If the 80s were defined by network sitcoms, Family Ties surely must be high on the list. Watching an episode online the other day I was instantly transported to an era when cable was a rarity, and for the most part people watched things when they were on TV. If you missed an episode, sucks to be you! (Unless you were one of the few people who had figured out how to program their VCR, and you had a blank tape, and you remembered to put it in, etc etc.)
To quote Wikipedia, Family Ties "focused on a real cultural divide during the 1980s when the Alex P. Keaton generation was rejecting the counterculture movement of the 1960s and embracing the wealth and power that came to define the 80s." The show's hook was that these hippie parents (the mother an architect, the father working for public television) raised these kids who were ultra-conservative as a reaction to their parents' liberalism. (The irony of course being that the hippies were simply a reaction to their own parents' conservatism.)
It did this well, too, or it must have, because everybody watched it. It was the #2 television show in America for the 1985-86 and the 1986-87 television seasons. (This was back when television had seasons, mind you.)

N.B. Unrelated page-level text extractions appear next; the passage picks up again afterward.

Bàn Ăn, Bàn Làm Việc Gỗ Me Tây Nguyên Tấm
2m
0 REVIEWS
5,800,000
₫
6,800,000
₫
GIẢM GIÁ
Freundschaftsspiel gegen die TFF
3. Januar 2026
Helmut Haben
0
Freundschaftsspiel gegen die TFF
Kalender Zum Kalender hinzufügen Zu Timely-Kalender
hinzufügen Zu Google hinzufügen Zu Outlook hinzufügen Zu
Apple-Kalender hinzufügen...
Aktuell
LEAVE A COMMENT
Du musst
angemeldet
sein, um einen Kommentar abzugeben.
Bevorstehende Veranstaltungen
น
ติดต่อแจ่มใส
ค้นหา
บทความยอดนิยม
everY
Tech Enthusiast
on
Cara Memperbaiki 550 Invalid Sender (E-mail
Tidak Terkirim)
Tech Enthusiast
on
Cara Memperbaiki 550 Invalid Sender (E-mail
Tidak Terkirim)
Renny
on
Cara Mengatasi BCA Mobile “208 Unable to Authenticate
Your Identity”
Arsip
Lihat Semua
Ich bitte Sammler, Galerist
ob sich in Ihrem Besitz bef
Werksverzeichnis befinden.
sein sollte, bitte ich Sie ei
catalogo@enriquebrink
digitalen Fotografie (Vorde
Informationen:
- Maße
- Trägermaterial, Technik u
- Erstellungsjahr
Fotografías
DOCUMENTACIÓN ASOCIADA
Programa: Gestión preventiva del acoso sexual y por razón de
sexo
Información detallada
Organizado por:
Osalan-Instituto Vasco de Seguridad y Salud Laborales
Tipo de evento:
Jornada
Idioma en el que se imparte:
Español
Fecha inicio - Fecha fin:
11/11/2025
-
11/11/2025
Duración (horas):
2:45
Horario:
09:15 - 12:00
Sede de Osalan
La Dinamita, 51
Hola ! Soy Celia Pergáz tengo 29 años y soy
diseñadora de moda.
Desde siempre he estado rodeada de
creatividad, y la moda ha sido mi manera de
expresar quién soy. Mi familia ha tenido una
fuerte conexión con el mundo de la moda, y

I had a mild crush on Alex P. Keaton, the ultra-conservative stockbroker in training played by Michael J. Fox. Fox was a genius bit of casting, because his demeanor is so adorably cuddly that it helps to undermine his constant presence in a jacket and tie. You could cast a lot of actors in that role and get something considerably more accurate, but considerably less watchable (or interesting).
Personally, I reserved a lot of my love for Alex Keaton's friend Skippy Handelman. Skippy was the hapless nerd eternally in love with Mallory, and eternally destined to go unrequited. Most girls went for Nick Moore, the tortured sculpture artist with the big long hair and the black motorcycle jacket.

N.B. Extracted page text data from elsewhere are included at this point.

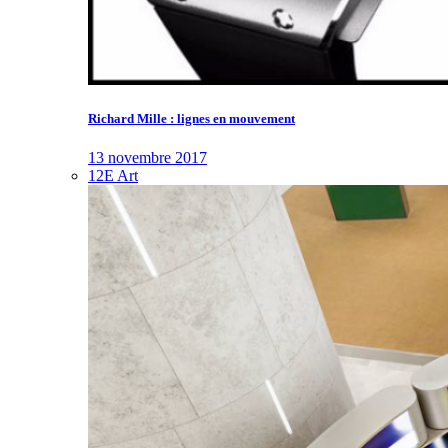
Richard Mille : lignes en mouvement
13 novembre 2017
12E Art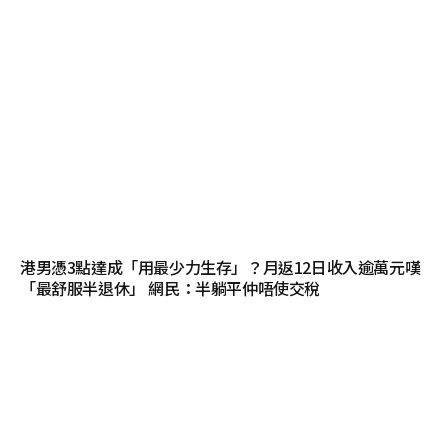
港男憑3點達成「用最少力生存」？月返12日收入逾萬元嘆
「最舒服半退休」 網民：半躺平仲唔使交稅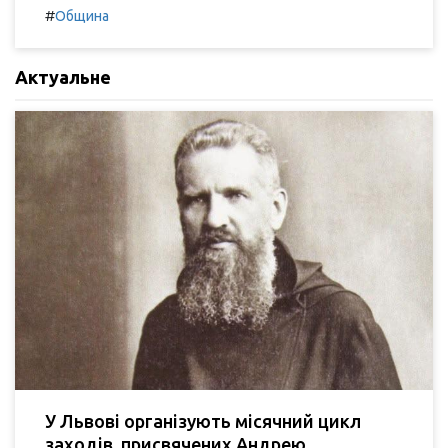
#
Община
Актуальне
У Львові організують місячний цикл
заходів, присвячених Андрею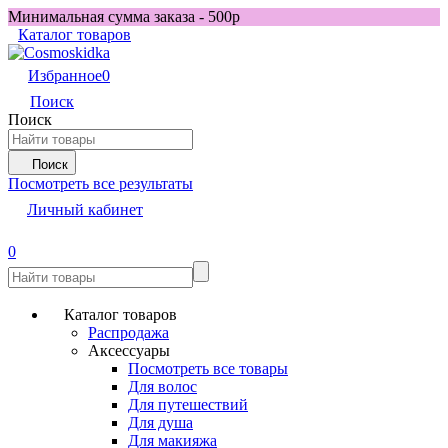
Минимальная сумма заказа - 500р
Каталог товаров
Избранное
0
Поиск
Поиск
Поиск
Посмотреть все результаты
Личный кабинет
0
Каталог товаров
Распродажа
Аксессуары
Посмотреть все товары
Для волос
Для путешествий
Для душа
Для макияжа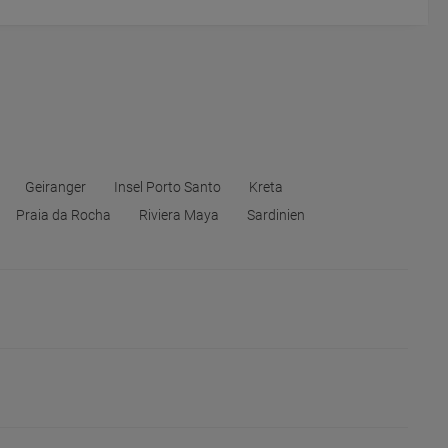
Geiranger
Insel Porto Santo
Kreta
Praia da Rocha
Riviera Maya
Sardinien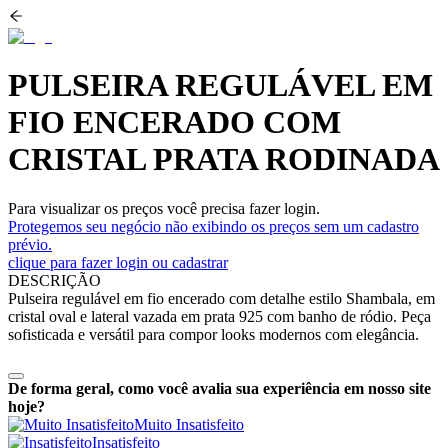
PULSEIRA REGULÁVEL EM
FIO ENCERADO COM
CRISTAL PRATA RODINADA
Para visualizar os preços você precisa fazer login.
Protegemos seu negócio não exibindo os preços sem um cadastro
prévio.
clique para fazer login ou cadastrar
DESCRIÇÃO
Pulseira regulável em fio encerado com detalhe estilo Shambala, em
cristal oval e lateral vazada em prata 925 com banho de ródio. Peça
sofisticada e versátil para compor looks modernos com elegância.
De forma geral, como você avalia sua experiência em nosso site
hoje?
Muito Insatisfeito
Insatisfeito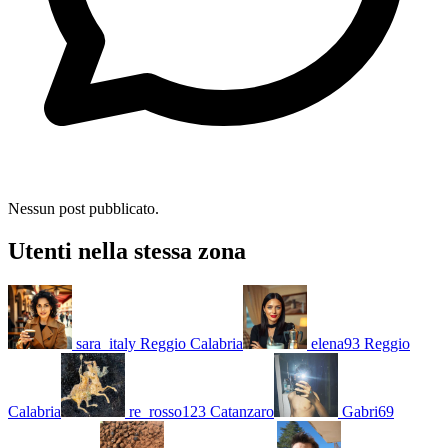
Nessun post pubblicato.
Utenti nella stessa zona
sara_italy
Reggio Calabria
elena93
Reggio
Calabria
re_rosso123
Catanzaro
Gabri69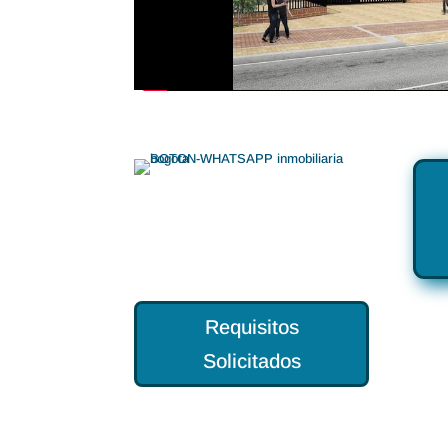
Requisitos
Solicitados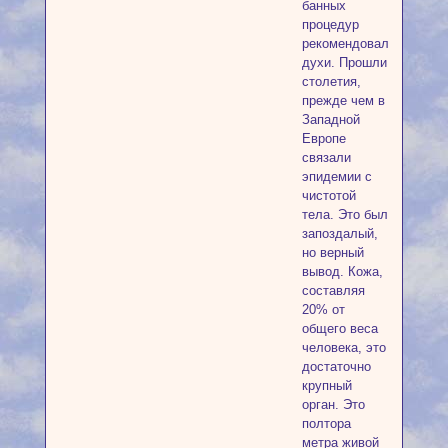
банных
процедур
рекомендовались
духи. Прошли
столетия,
прежде чем в
Западной
Европе
связали
эпидемии с
чистотой
тела. Это был
запоздалый,
но верный
вывод. Кожа,
составляя
20% от
общего веса
человека, это
достаточно
крупный
орган. Это
полтора
метра живой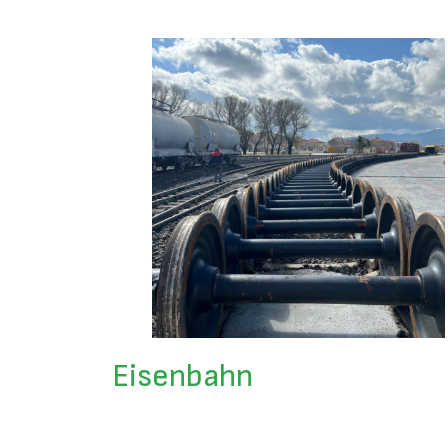
Eisenbahn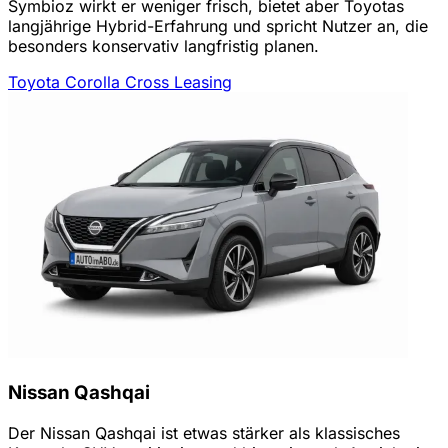
Symbioz wirkt er weniger frisch, bietet aber Toyotas
langjährige Hybrid-Erfahrung und spricht Nutzer an, die
besonders konservativ langfristig planen.
Toyota Corolla Cross Leasing
Nissan Qashqai
Der Nissan Qashqai ist etwas stärker als klassisches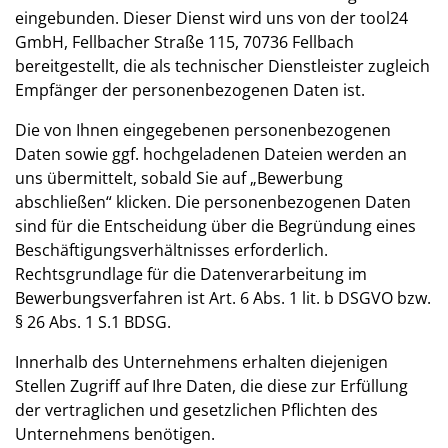
eingebunden. Dieser Dienst wird uns von der tool24
GmbH, Fellbacher Straße 115, 70736 Fellbach
bereitgestellt, die als technischer Dienstleister zugleich
Empfänger der personenbezogenen Daten ist.
Die von Ihnen eingegebenen personenbezogenen
Daten sowie ggf. hochgeladenen Dateien werden an
uns übermittelt, sobald Sie auf „Bewerbung
abschließen“ klicken. Die personenbezogenen Daten
sind für die Entscheidung über die Begründung eines
Beschäftigungsverhältnisses erforderlich.
Rechtsgrundlage für die Datenverarbeitung im
Bewerbungsverfahren ist Art. 6 Abs. 1 lit. b DSGVO bzw.
§ 26 Abs. 1 S.1 BDSG.
Innerhalb des Unternehmens erhalten diejenigen
Stellen Zugriff auf Ihre Daten, die diese zur Erfüllung
der vertraglichen und gesetzlichen Pflichten des
Unternehmens benötigen.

Nick was the bad boy, and not the brightest bulb in the lamp, although I concede that he and Mallory were a good match. But Skippy seemed genuine in a way that Nick was not. We didn't have the term "hipster" in the 1980s, but Nick had that air of self-conscious inauthenticity.
But it's always interesting to go back and revisit old television shows you loved as a child. Watching this episode of Family Ties on the CBS website, I was reminded of how Nick's sculptures were a running joke on the show, but honestly today? I think they're pretty cool.

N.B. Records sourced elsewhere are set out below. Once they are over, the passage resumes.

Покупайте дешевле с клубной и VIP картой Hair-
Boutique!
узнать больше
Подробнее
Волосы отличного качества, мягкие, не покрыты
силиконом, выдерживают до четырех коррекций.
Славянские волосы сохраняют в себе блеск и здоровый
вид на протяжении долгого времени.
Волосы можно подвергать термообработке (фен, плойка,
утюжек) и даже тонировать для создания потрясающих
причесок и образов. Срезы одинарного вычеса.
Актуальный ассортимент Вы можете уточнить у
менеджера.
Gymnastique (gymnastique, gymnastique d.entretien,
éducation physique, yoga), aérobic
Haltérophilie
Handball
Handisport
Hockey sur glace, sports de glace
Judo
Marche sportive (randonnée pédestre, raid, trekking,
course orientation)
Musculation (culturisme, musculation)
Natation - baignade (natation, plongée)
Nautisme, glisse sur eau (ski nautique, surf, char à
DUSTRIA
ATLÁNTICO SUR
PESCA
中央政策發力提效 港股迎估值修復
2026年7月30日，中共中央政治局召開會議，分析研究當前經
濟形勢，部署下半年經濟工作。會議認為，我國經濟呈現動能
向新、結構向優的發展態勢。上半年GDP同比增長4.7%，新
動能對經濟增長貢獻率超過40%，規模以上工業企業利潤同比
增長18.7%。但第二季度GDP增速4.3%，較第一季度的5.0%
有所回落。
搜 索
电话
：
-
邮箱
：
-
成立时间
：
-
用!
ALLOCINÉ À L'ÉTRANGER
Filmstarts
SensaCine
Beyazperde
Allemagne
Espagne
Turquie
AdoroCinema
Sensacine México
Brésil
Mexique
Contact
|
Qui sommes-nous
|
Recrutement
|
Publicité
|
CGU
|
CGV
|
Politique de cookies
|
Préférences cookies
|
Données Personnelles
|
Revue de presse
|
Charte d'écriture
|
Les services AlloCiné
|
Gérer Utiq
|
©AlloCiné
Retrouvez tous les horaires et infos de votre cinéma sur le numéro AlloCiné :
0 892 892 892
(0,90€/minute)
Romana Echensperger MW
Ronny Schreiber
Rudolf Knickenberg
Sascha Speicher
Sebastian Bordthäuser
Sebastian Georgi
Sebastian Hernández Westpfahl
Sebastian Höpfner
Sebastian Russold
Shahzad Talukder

I was also struck by how frankly cruel everyone was about Nick's art, and right to his face, too. That seems like something that wouldn't happen on a television show today. Maybe we have all become a little more nurturing of the creative impulse. Maybe we're a little less judgmental when it comes to art, and a little more accepting of "outsider art" and other non-standard art forms.
Maybe the last thirty years have done us some good, after all.